## Article
The role of motivation
My conception of the origins of genocides and mass killings (see Table 1) is based on a theory of motivation and action, personal goal theory, that I have developed in other publications.4 According to this theory, both individual human beings and cultures possess a hierarchy of motives. Individuals and cultures do not always act on their most important motives. Circumstances can activate motives lower in the hierarchy. For example, the need for self-defense and the need for connection to other people can be important or relatively unimportant motives. The lower a motive is in an individual’s or culture’s hierarchy, the more extreme the life conditions needed to make it active and dominant.
Table 1. The origins and motivational sources of mistreatment
* The difficult life conditions, cultural and personal characteristics (preconditions), and organization of society shown in column one join to create the motives listed in column two. Especially the last two components also influence the methods employed (shown in column three) to fulfill these motives.
* Other results can be giving up or succumbing to feelings of hopelessness and depression.
Whether a motive is expressed in behavior depends on the skills and competencies of individuals, or on the social institutions. Even the intention to commit genocide cannot fully evolve without a machinery of destruction. Personal goal theory describes how individuals and cultures select goals to actively pursue and suggests ways to determine when it is likely that they will act to fulfill them.
This is a probabilistic conception. The combination of difficult life conditions and certain cultural preconditions makes it probable that motives will arise that turn a group against another. This combintion makes it probable that initial acts of harm-doing will be followed by further steps along the continuum of destruction. The behavior of bystanders can faciliate or inhibit this progression. Genocide arises from a pattern, or gestalt, rather than from any single source.
The outcome of this evolution and the immediate cause of the genocide is that perpetrators come to believe either that the victims have something they want or (more likely) stand in the way of something they want. In Germany the victims threatened an imagined racial purity and superiority and stood in the way of the nation’s (and humanity’s) improvement. In Turkey the victims seemed to threaten a pure national identity and a return to past greatness. In Cambodia the victims were seen as class enemies or judged incapable of helping to create a particular type of communist society. In Argentina the victims were seen as threatening national security, a way of life, and religious ideals, as well as the perpetrators’ own safety.
Leadership and followership
The genocide of the Jews could hardly have occurred without Hitler, but that does not mean the accident of his presence was responsible. There will always be individuals with extreme views, radical ideologies, and the willingness to use violence who offer themselves as leaders. Cultural preconditions, combined with difficult life conditions, make it probable that they will be heard and accepted as leaders. Hitler’s ideology and mode of leadership fitted important characteristics of German culture, tradition, and society.

## Record list
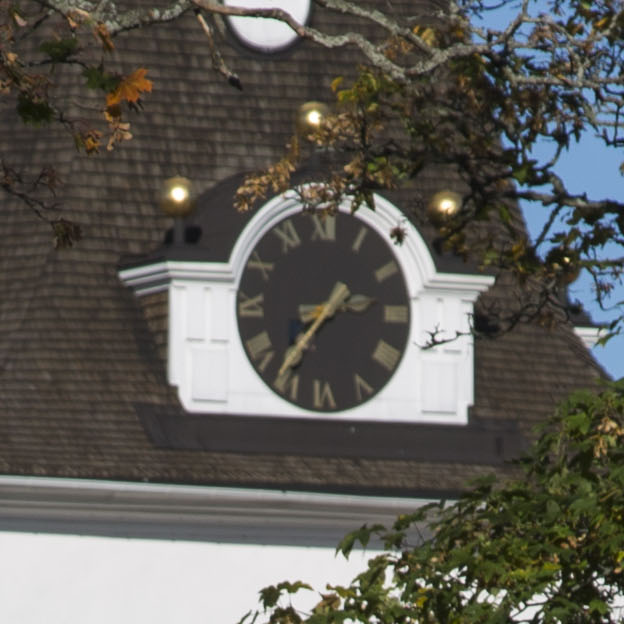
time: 2:36
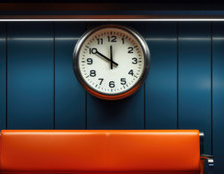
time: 11:50
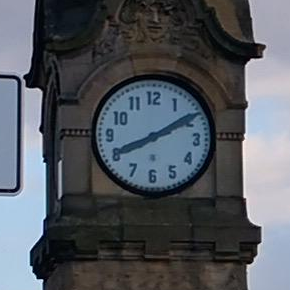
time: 8:09
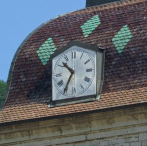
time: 10:35
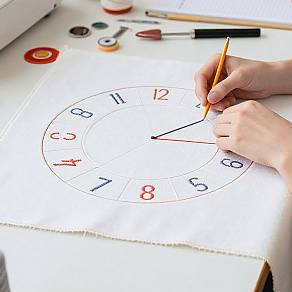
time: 2:18
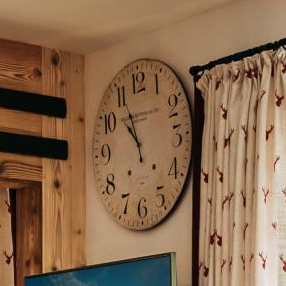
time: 10:56
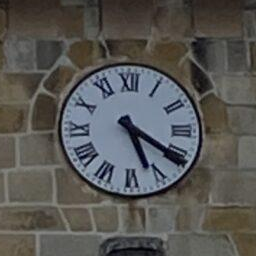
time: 5:20
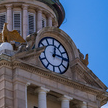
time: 12:14
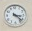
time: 3:22
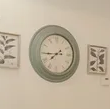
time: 7:44
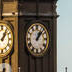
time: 1:07
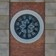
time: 1:29
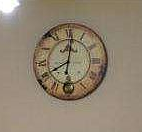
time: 8:01
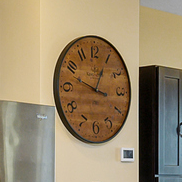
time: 12:48
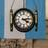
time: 4:13
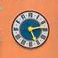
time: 5:13
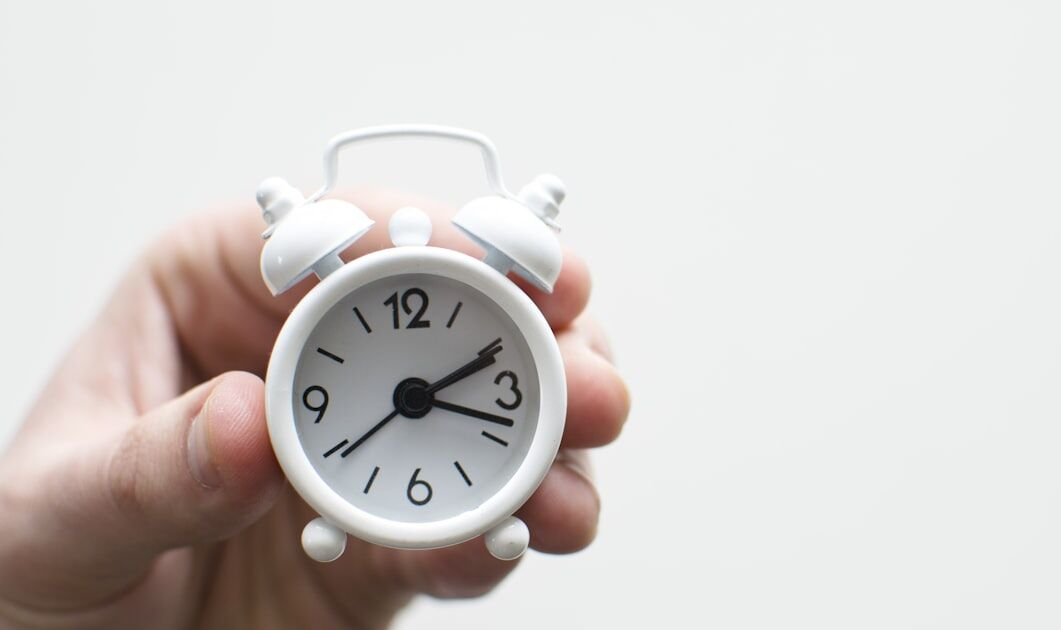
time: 2:18
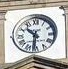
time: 10:31
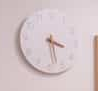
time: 3:27
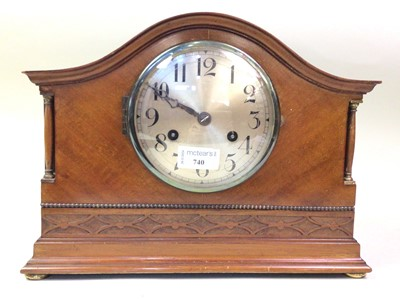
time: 9:50
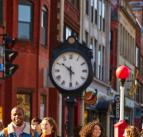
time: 5:51
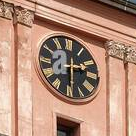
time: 2:29
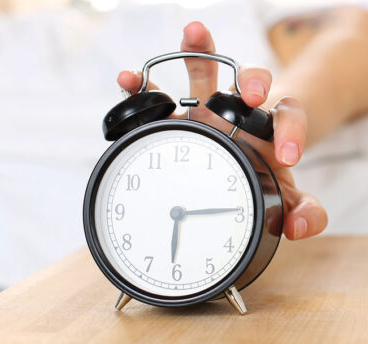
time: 6:14
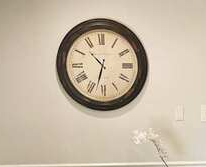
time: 10:32
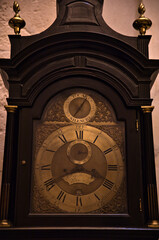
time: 3:40
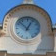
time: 12:52
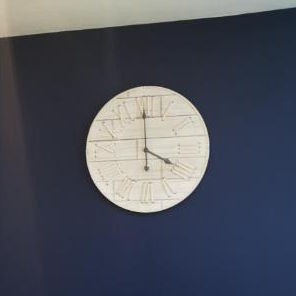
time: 4:00
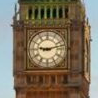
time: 9:12
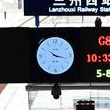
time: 10:17
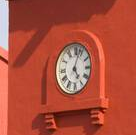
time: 5:03
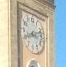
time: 8:12
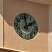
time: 1:58
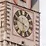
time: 5:49
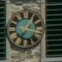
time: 1:16
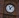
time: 11:07
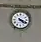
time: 4:19
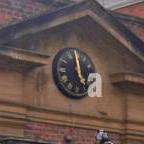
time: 4:59
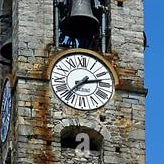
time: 2:37
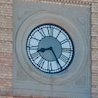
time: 8:24
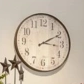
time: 3:10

## Complete the following
A) From the text on the origins of genocide, print the passage starting at "Whether a motive" and ending at "to fulfill them.".
B) Rename "time" to "reading" throughout the clock and watch entries and give all of them again with nothing else changed. Leave the pictures out.
The clock and watch entries have no connection to the text on the origins of genocide.

## Per-task outputs
A)
Whether a motive is expressed in behavior depends on the skills and competencies of individuals, or on the social institutions. Even the intention to commit genocide cannot fully evolve without a machinery of destruction. Personal goal theory describes how individuals and cultures select goals to actively pursue and suggests ways to determine when it is likely that they will act to fulfill them.

B)
reading: 2:36
reading: 11:50
reading: 8:09
reading: 10:35
reading: 2:18
reading: 10:56
reading: 5:20
reading: 12:14
reading: 3:22
reading: 7:44
reading: 1:07
reading: 1:29
reading: 8:01
reading: 12:48
reading: 4:13
reading: 5:13
reading: 2:18
reading: 10:31
reading: 3:27
reading: 9:50
reading: 5:51
reading: 2:29
reading: 6:14
reading: 10:32
reading: 3:40
reading: 12:52
reading: 4:00
reading: 9:12
reading: 10:17
reading: 5:03
reading: 8:12
reading: 1:58
reading: 5:49
reading: 1:16
reading: 11:07
reading: 4:19
reading: 4:59
reading: 2:37
reading: 8:24
reading: 3:10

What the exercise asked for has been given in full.